DATA SHOWN |
== Segment start ==

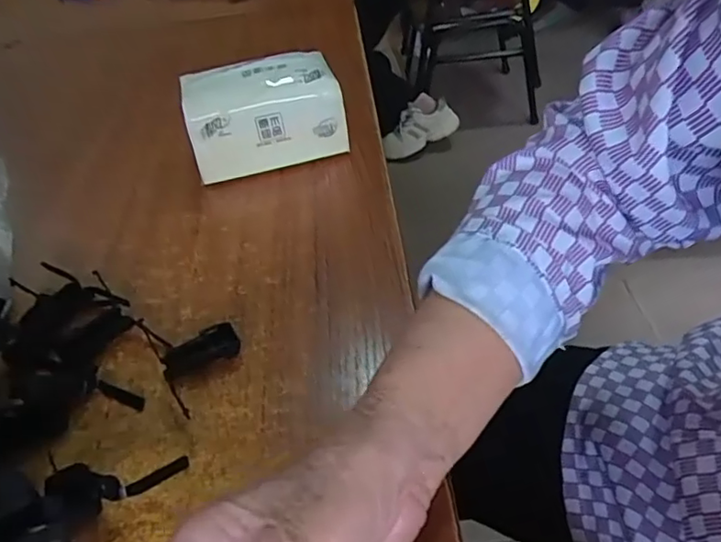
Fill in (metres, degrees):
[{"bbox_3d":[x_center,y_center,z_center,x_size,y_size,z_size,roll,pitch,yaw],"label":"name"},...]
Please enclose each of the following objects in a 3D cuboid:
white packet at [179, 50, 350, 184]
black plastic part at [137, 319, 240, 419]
[{"bbox_3d":[-0.085,-0.140,0.522,0.133,0.085,0.074,-13,41,-7],"label":"white packet"},{"bbox_3d":[-0.101,0.050,0.360,0.048,0.014,0.085,-26,45,-21],"label":"black plastic part"}]

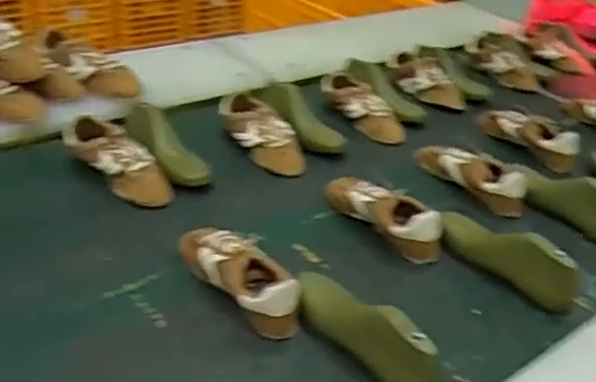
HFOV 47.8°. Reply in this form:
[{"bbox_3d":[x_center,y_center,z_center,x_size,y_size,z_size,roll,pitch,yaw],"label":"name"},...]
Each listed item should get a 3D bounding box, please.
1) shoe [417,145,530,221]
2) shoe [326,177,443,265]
[{"bbox_3d":[0.310,-0.034,1.211,0.083,0.066,0.231,-10,34,-27],"label":"shoe"},{"bbox_3d":[0.129,0.029,1.067,0.077,0.069,0.229,-20,39,-38],"label":"shoe"}]

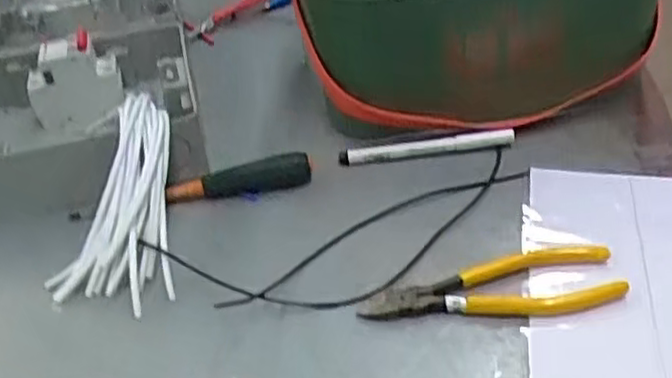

== Segment end ==

EXERCISE DIRECTIONS | Please write out exactly, and only, the lines from the beginning of the entries through the line containing "1) shoe [417,145,530,221]", including both and skipping all pictures.

SOLVED EXERCISE |
Fill in (metres, degrees):
[{"bbox_3d":[x_center,y_center,z_center,x_size,y_size,z_size,roll,pitch,yaw],"label":"name"},...]
Please enclose each of the following objects in a 3D cuboid:
white packet at [179, 50, 350, 184]
black plastic part at [137, 319, 240, 419]
[{"bbox_3d":[-0.085,-0.140,0.522,0.133,0.085,0.074,-13,41,-7],"label":"white packet"},{"bbox_3d":[-0.101,0.050,0.360,0.048,0.014,0.085,-26,45,-21],"label":"black plastic part"}]

HFOV 47.8°. Reply in this form:
[{"bbox_3d":[x_center,y_center,z_center,x_size,y_size,z_size,roll,pitch,yaw],"label":"name"},...]
Each listed item should get a 3D bounding box, please.
1) shoe [417,145,530,221]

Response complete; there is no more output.